The words arrived before he'd decided to say them. True enough β Seyeon's monitoring technique had no obvious vulnerability that a standard security assessment would have flagged. The faction's counter-monitoring was sophisticated, the interaction between the two protocols a subtle pattern that required a specific kind of paranoid attention to catch.
He said it and the words were true and he knew he was also saying them because saying *you couldn't have known* to Seyeon was easier than asking himself the question it deflected. Which was: had he moved too fast? Had the twelve-day clock created urgency that the decision quality hadn't supported? Had he walked into Sora's apartment at two in the morning because the logic demanded it or because the clock had been running in his head for four days and waiting felt like losing ground?
The construction mind ran the counter-assessment. The decision to approach Sora: correct in direction, possibly flawed in timing and method. A builder who pushed the pour before the formwork was fully set because the weather report showed rain coming.
The rain came anyway.
Dohyun said nothing. He was looking at his phone. The expression of someone who had his own separate calculus running alongside the group's calculus and was performing both simultaneously.

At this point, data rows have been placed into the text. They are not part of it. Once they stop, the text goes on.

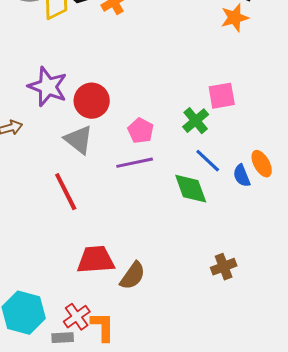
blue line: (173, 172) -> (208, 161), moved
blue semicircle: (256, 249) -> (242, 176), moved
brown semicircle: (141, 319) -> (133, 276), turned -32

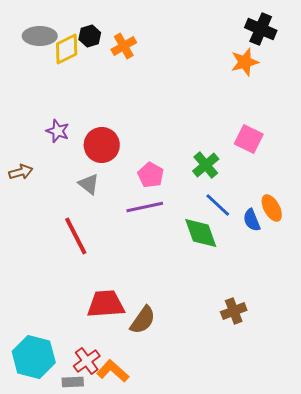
purple star: (48, 87) -> (58, 131), size x0.6
pink square: (222, 96) -> (249, 139), moved, turned 36
gray triangle: (79, 140) -> (89, 184), size x0.7
orange L-shape: (103, 327) -> (113, 371), turned -48

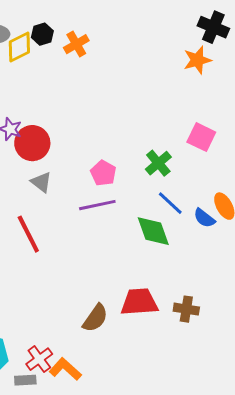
red circle: (102, 145) -> (32, 143), moved
blue semicircle: (252, 220) -> (204, 218), turned -30
red trapezoid: (106, 304) -> (139, 302), moved
brown cross: (234, 311) -> (186, 309), turned 30

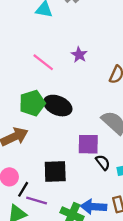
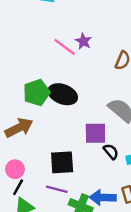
pink line: (43, 62) -> (65, 47), moved
black line: (23, 189) -> (18, 187), moved
purple line: (37, 200) -> (57, 189), moved

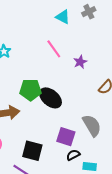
pink line: (65, 47) -> (54, 49), moved
black semicircle: (111, 152) -> (73, 155), turned -96

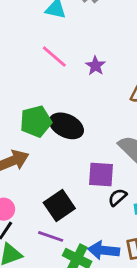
black square: (32, 151) -> (59, 206), turned -35

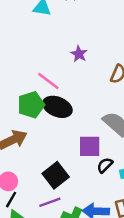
pink line: (54, 57) -> (48, 81), moved
purple line: (51, 236) -> (50, 202), turned -35

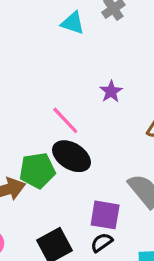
green pentagon: (31, 105) -> (37, 170), moved
black semicircle: (105, 165) -> (102, 243), moved

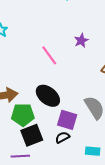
black ellipse: (71, 156) -> (48, 96), moved
green pentagon: (37, 170) -> (23, 115), moved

"The Weaver's reconstruction timeline," Jiho said.
Seyeon pulled up the projection. "Given the faction's response speed β they moved faster than the twelve-day estimate allowed. If they've already been communicating with the Weaver, they may have transmitted information about the fellowship's document access before our operation was fully assessed." She highlighted a section of the timeline. "The reconstruction could be at eight days rather than twelve. Possibly six, if the Weaver prioritized continuity over completeness."

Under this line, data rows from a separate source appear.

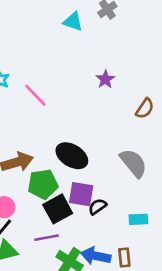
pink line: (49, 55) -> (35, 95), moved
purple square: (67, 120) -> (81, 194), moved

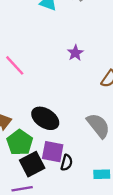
green pentagon: (43, 184) -> (20, 142), turned -30
black semicircle: (97, 207) -> (67, 163), turned 140

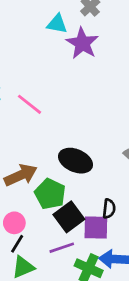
purple star: (75, 53) -> (82, 43), moved, size x1.6
purple square: (53, 152) -> (96, 227), moved

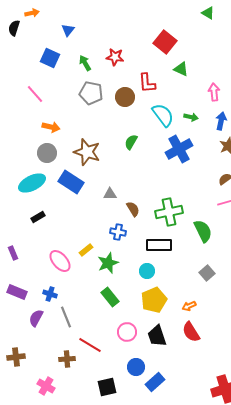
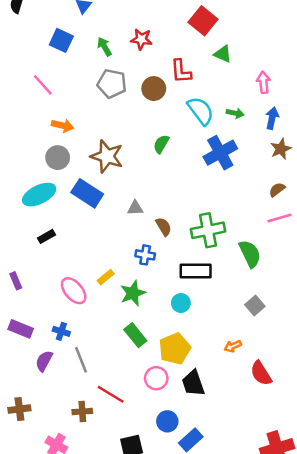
yellow pentagon: (154, 300) -> (175, 349), moved
red semicircle: (191, 332) -> (261, 373), moved

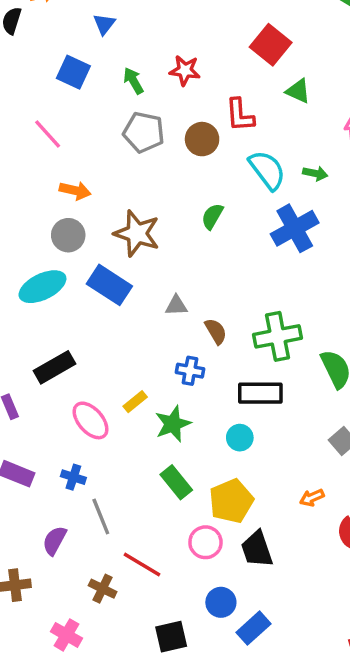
black rectangle: (47, 236) -> (54, 367), moved, size x1.6
purple semicircle: (44, 361) -> (54, 541), moved
brown cross: (82, 411) -> (103, 589), turned 30

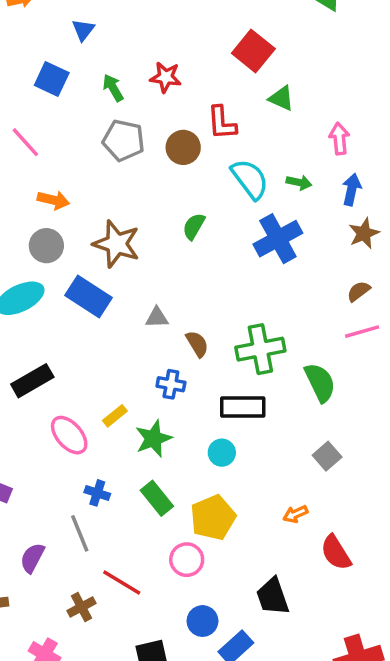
blue cross: (73, 477) -> (97, 493), moved
black trapezoid: (257, 549) -> (273, 596), moved
brown cross: (103, 589) -> (81, 607), turned 36

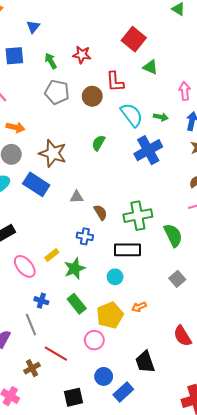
blue square: (52, 79) -> (14, 56), turned -30
orange arrow: (295, 514) -> (139, 307), moved

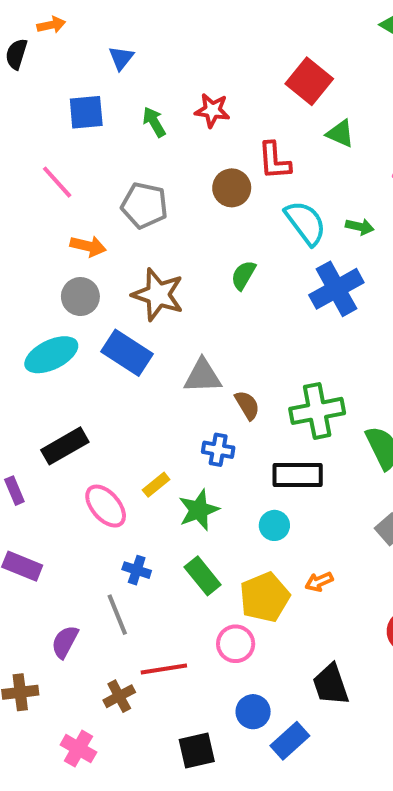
gray pentagon: (57, 92) -> (144, 205), moved
gray triangle: (77, 197) -> (203, 376), size x1.5
red line: (56, 354) -> (164, 669), turned -40

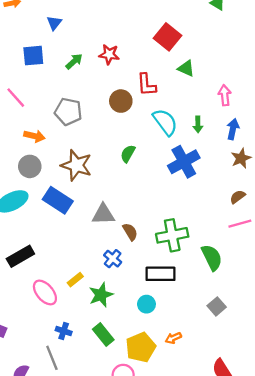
green arrow: (154, 122) -> (74, 61), turned 78
green arrow: (360, 227) -> (198, 124), turned 77
blue cross: (218, 450) -> (113, 259), turned 30

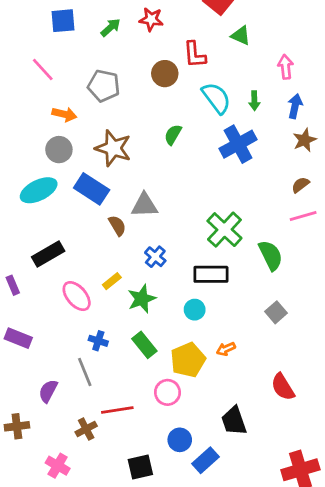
brown semicircle: (130, 232) -> (117, 226), moved
green cross: (172, 235) -> (224, 230), turned -36

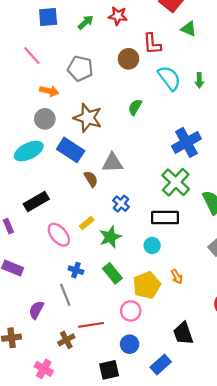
blue cross: (238, 144) -> (186, 142), moved
orange arrow: (226, 349) -> (177, 277), turned -96
blue circle: (180, 440) -> (130, 344), moved

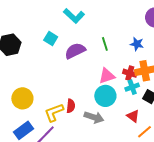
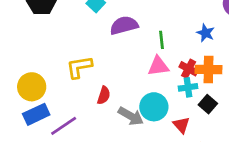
green line: (105, 44) -> (162, 40), moved
cyan circle: (105, 96) -> (154, 107), moved
yellow circle: (22, 98) -> (32, 87), moved
yellow L-shape: (54, 112) -> (79, 67), moved

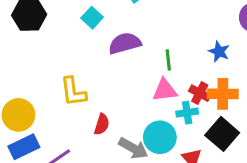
yellow L-shape: (79, 67) -> (73, 92), turned -88
cyan cross: (188, 87) -> (187, 113), moved
black square: (208, 104) -> (222, 134), size x1.5

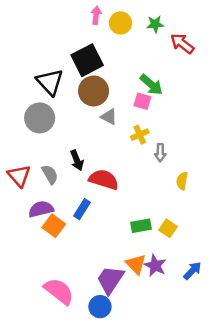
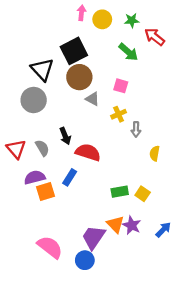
green arrow: (151, 85) -> (128, 52), moved
orange square: (54, 226) -> (46, 192), turned 36

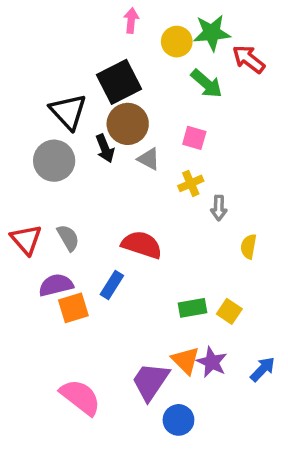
yellow circle: (102, 19) -> (177, 42), moved
green star: (132, 20) -> (212, 33), size x1.5
black arrow: (65, 136) -> (105, 148), moved
blue circle: (85, 260) -> (178, 420), moved

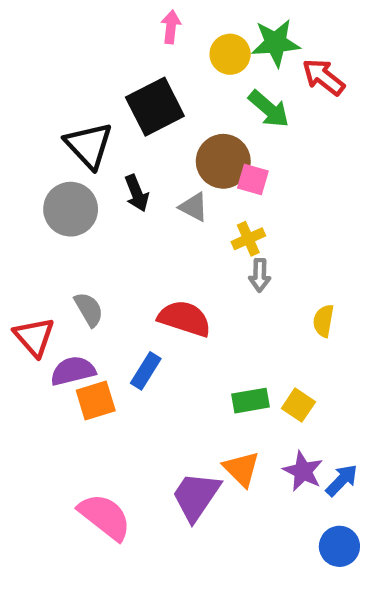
brown circle: (128, 124) -> (223, 161), moved
gray arrow: (219, 208) -> (260, 275), moved
red triangle: (26, 240) -> (34, 337), moved
purple star: (212, 362) -> (303, 471), moved
blue circle: (178, 420) -> (339, 546), moved

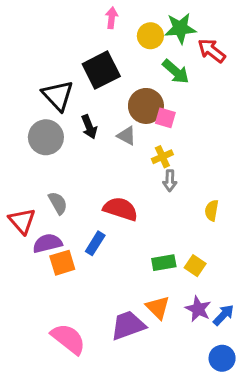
purple trapezoid: (196, 496) -> (128, 325), turned 36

Six days. The twelve-day clock had been cut.
"Minho is twenty days from operational," Taesung said. "Minjun is nonoperational. Soojin is at partial capacity. We have six days, four operational members, and an institutional ally who's been isolated from her own institutional review process."
The room was quiet with the specific quality of people doing math that kept producing the same answer.
"Hwang Bokja," Nari said. Her voice from the phone, the medium on the call's open line. "She has the Daejeon corridor mapped. She knows the site. If she's with us for Phase Twoβ"
"She's seventy-nine and at twelve percent soul," Jiho said.
"She's been managing a conduit system alone for forty years."
Jiho looked at the table. The documents in the locked file box. The map of the corridor network on Seyeon's laptop. The seven days of recovery that Minho needed and the six days that might remain.
"Contact Hwang Bokja," he said. "Ask her to come to Seoul. And contact Sora β ask her to maintain radio silence until I reach out. No direct communication with Byeongwook until the review situation clarifies." He stood. "We're not pausing. We're revising."
He believed that. He told himself he believed that.
The construction mind flagged: the revision was necessary because the original plan had a flaw that had been introduced by moving faster than the information supported.
The board was reorganized now, the pieces in different positions than they'd been this morning. He looked at the reorganized board and told himself that different positions weren't necessarily worse positions.
He was probably right. He made a note to confirm it later, when confirming things was possible.